- Born: Leo Aloysius Cullum January 11, 1942 Newark, New Jersey, USA
- Died: October 23, 2010 (aged 68) Los Angeles, California, USA
- Nationality: American
- Area: Cartoonist

= Leo Cullum =

American pilot and cartoonist (1942–2010)

Leo Aloysius Cullum (January 11, 1942 – October 23, 2010) was an American cartoonist, one of the more frequent contributors to The New Yorker with more than 800 gag cartoons published. He started his drawing career after having served as a pilot in the United States Marine Corps during the Vietnam War and flying planes commercially for Trans World Airlines and American Airlines.

== Early life ==
Born in Newark, New Jersey, Cullum was raised in North Bergen, New Jersey and earned his undergraduate degree in 1963 from the College of the Holy Cross, where he majored in English literature. He joined the United States Marine Corps after graduating from college, earning a commission as a second Lieutenant. Upon completion of his flight training in Pensacola, Florida, Cullum deployed to Vietnam, where he flew more than 200 missions, mostly ground attacks in support of the infantry in addition to attacks on the Viet Cong supply lines on the Ho Chi Minh trail in Laos.
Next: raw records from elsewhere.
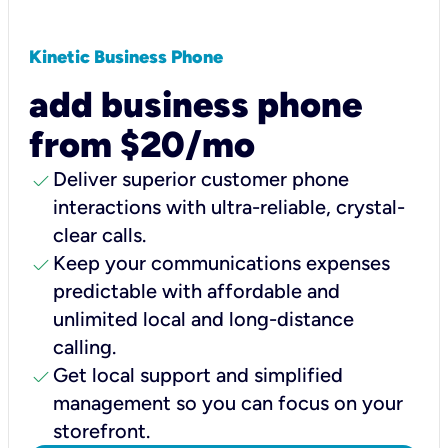
Kinetic Business Phone
add business phone
from $20/mo
check
Deliver superior customer phone
interactions with ultra-reliable, crystal-
clear calls.
check
Keep your communications expenses
predictable with affordable and
unlimited local and long-distance
calling.
check
Get local support and simplified
management so you can focus on your
storefront.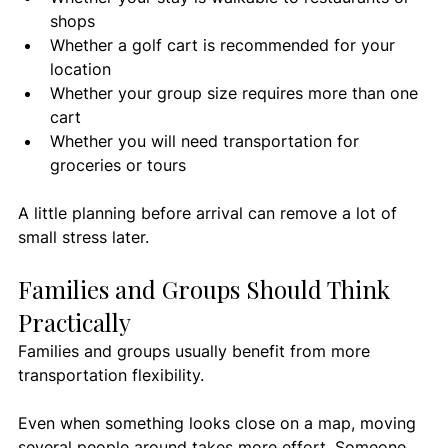
shops
Whether a golf cart is recommended for your 
location
Whether your group size requires more than one 
cart
Whether you will need transportation for 
groceries or tours
A little planning before arrival can remove a lot of 
small stress later.
Families and Groups Should Think 
Practically
Families and groups usually benefit from more 
transportation flexibility.
Even when something looks close on a map, moving 
several people around takes more effort. Someone 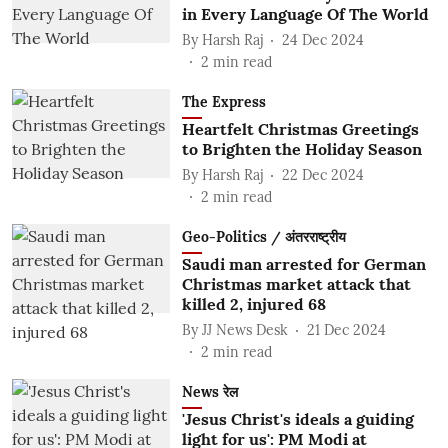
in Every Language Of The World
By
Harsh Raj
24 Dec 2024
2
min read
The Express
Heartfelt Christmas Greetings
to Brighten the Holiday Season
By
Harsh Raj
22 Dec 2024
2
min read
Geo-Politics / अंतरराष्ट्रीय
Saudi man arrested for German
Christmas market attack that
killed 2, injured 68
By
JJ News Desk
21 Dec 2024
2
min read
News रेल
'Jesus Christ's ideals a guiding
light for us': PM Modi at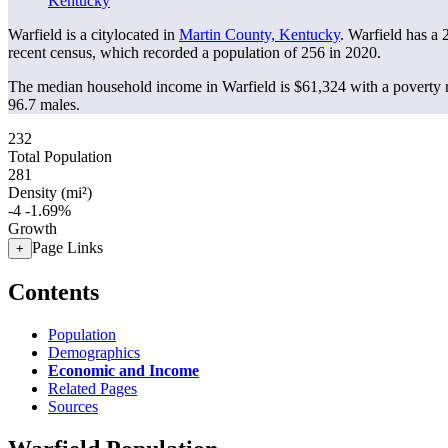
Kentucky
Warfield is a citylocated in
Martin County, Kentucky
. Warfield has a
recent census, which recorded a population of
256
in 2020.
The median household income in Warfield is $61,324 with a poverty 
96.7 males.
232
Total Population
281
Density (mi²)
-4
-1.69%
Growth
Page Links
+
Contents
Population
Demographics
Economic and Income
Related Pages
Sources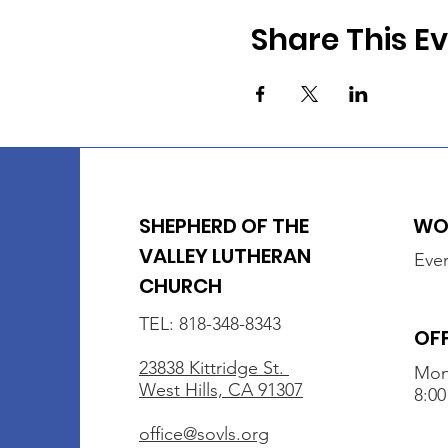
Share This E
SHEPHERD OF THE
WOR
VALLEY LUTHERAN
Ever
CHURCH
TEL: 818-348-8343
OF
23838 Kittridge St.
Mon
West Hills, CA 91307
8:00
office@sovls.org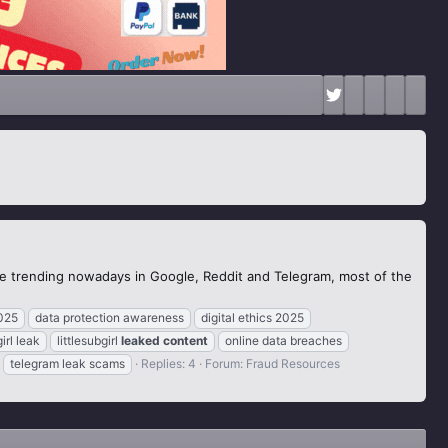
the trending nowadays in Google, Reddit and Telegram, most of the
025
data protection awareness
digital ethics 2025
girl leak
littlesubgirl
leaked
content
online data breaches
telegram leak scams
Replies: 4
Forum:
Fraud Resources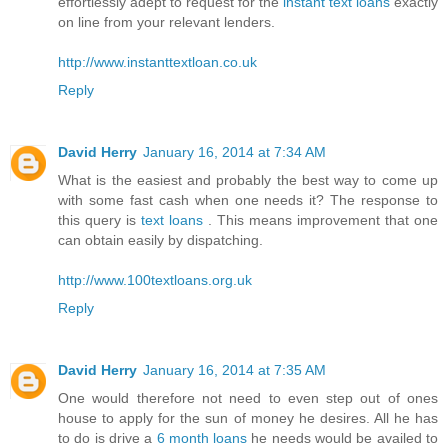
effortlessly adept to request for the
instant text loans
exactly
on line from your relevant lenders.
http://www.instanttextloan.co.uk
Reply
David Herry
January 16, 2014 at 7:34 AM
What is the easiest and probably the best way to come up
with some fast cash when one needs it? The response to
this query is
text loans
. This means improvement that one
can obtain easily by dispatching.
http://www.100textloans.org.uk
Reply
David Herry
January 16, 2014 at 7:35 AM
One would therefore not need to even step out of ones
house to apply for the sun of money he desires. All he has
to do is drive a
6 month loans
he needs would be availed to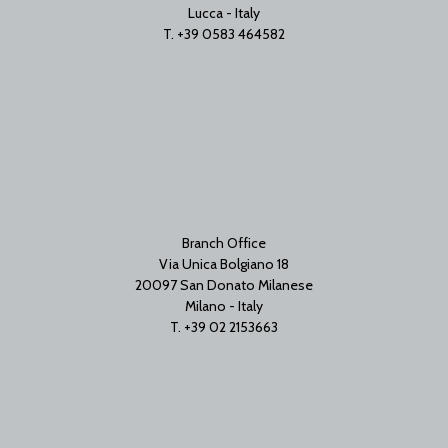
Lucca - Italy
T. +39 0583 464582
Branch Office
Via Unica Bolgiano 18
20097 San Donato Milanese
Milano - Italy
T. +39 02 2153663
Though the missions over Laos were not officially acknowledged, Cullum was baffled by the need for secrecy, saying "the North Vietnamese certainly knew it wasn't the Swiss bombing them".

==Early cartoons==
After completing his military service, Cullum became a pilot for TWA, which was later taken over by American Airlines, where he worked until his retirement in 2001. In between flights, he started doodling, continuing his early interest in drawing cartoons. He said, "I bought some instructional books which explained the format, and I began studying the work of various cartoonists". He had always hoped to be published in The New Yorker, which turned down a series of his early entries. The magazine liked some of Cullum's concepts for cartoons, which were turned over to Charles Addams for illustration, with the first of Cullum's ideas appearing in print in 1975 showing a couple paddling in a canoe with their reflection in the water showing a vision of the man attacking the woman. Addams convinced Cullum to pursue his craft, and his first sale was to Air Line Pilot Magazine. He had later cartoons printed in Argosy, Saturday Review and Sports Afield.

==The New Yorker==
Over his career with The New Yorker the magazine published 819 of his cartoons, many of which involved animals. His first successful entry was published on January 3, 1977, and featured a man wearing a robe at an office desk in a room filled with chickens. A cartoon with the caption "This island isn't big enough for two cliches" showed a school of fish attempting to crawl onto the shore of a desert island populated by a man and a lone palm tree. Cartoon editor Bob Mankoff called him "one of the most popular" cartoonists at The New Yorker during the 1980s and 1990s and "one of the most consistently funny cartoonists we ever had". Cullum's was the first cartoon included in the first illustrated issue printed after the September 11 attacks, with the caption "I thought I'd never laugh again. Then I saw your jacket." One of his most requested cartoons features a man lecturing a cat with the caption "Never, ever, think outside the box". His final published cartoon appeared in the issue dated October 25, 2010.

==Books==
His published books include collections about doctors and birds, with the respective punny titles of Suture Self and Tequila Mockingbird. Other books featured his cartoons about cats, dogs and business people.

A resident of Malibu, California, Cullum died of cancer at the age of 68 on October 23, 2010, at Cedars-Sinai Medical Center in Los Angeles. He was survived by his wife, Kathy, a former flight attendant whom he had met on a flight to Boston, as well as by his daughters Kaitlin Cullum and Kimberly Cullum, both of whom had been child actors.